◆ Prompt: Exact copies of the lines from the start of the records through the line with "24: (143, 608)" are what the answer must hold; pictures are not part of it.

◆ Records supplied:
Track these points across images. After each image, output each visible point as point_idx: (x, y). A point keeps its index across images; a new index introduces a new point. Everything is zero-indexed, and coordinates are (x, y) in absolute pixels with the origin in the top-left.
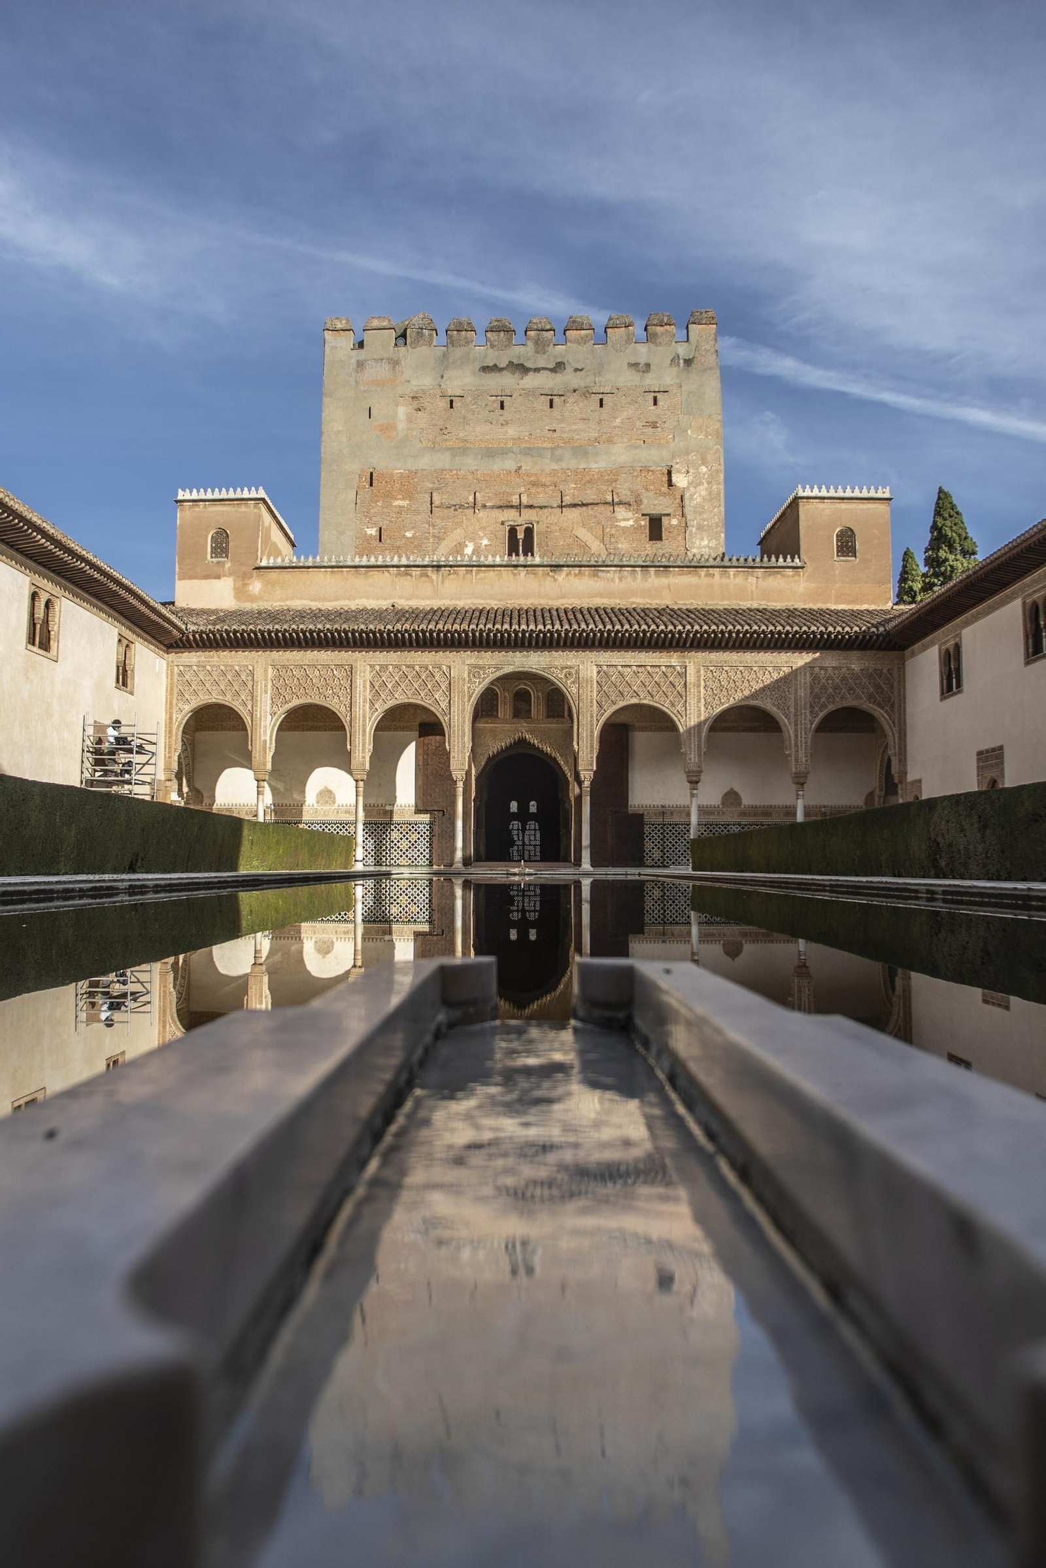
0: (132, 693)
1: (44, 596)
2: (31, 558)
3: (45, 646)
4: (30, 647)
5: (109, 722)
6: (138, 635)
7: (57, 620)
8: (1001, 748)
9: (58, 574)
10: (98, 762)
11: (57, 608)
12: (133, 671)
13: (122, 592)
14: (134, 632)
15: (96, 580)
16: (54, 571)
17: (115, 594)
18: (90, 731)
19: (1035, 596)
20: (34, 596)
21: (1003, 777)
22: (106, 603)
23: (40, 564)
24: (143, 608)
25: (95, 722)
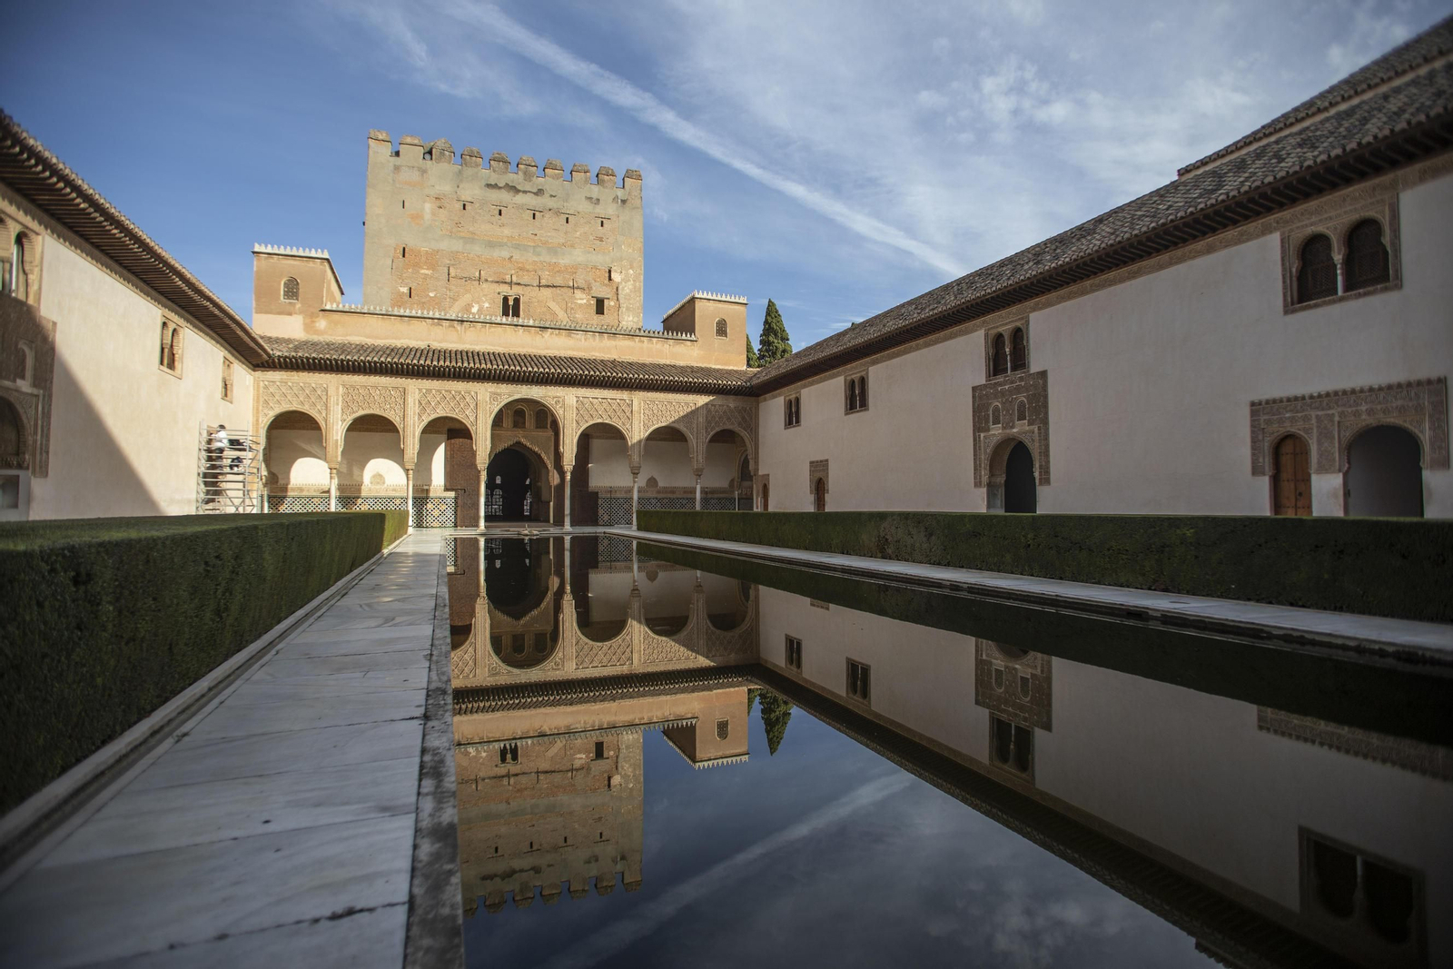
0: (231, 403)
1: (171, 326)
2: (162, 294)
3: (171, 365)
4: (162, 367)
5: (216, 425)
6: (236, 358)
7: (181, 345)
8: (827, 461)
9: (183, 308)
10: (210, 459)
11: (181, 336)
12: (232, 385)
13: (233, 326)
14: (233, 355)
15: (215, 316)
16: (179, 306)
17: (227, 326)
18: (205, 434)
19: (853, 377)
20: (164, 324)
21: (828, 477)
22: (216, 332)
23: (169, 299)
24: (246, 338)
25: (208, 426)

◆ Output:
Track these points across images. After each image, output each visible point as point_idx: (x, y). A point keeps its index across images; a new index introduces a new point. Everything is zero-indexed, and coordinates are (x, y) in absolute pixels with the origin in the top-left.
0: (132, 693)
1: (44, 596)
2: (31, 558)
3: (45, 646)
4: (30, 647)
5: (109, 722)
6: (138, 635)
7: (57, 620)
8: (1001, 748)
9: (58, 574)
10: (98, 762)
11: (57, 608)
12: (133, 671)
13: (122, 592)
14: (134, 632)
15: (96, 580)
16: (54, 571)
17: (115, 594)
18: (90, 731)
19: (1035, 596)
20: (34, 596)
21: (1003, 777)
22: (106, 603)
23: (40, 564)
24: (143, 608)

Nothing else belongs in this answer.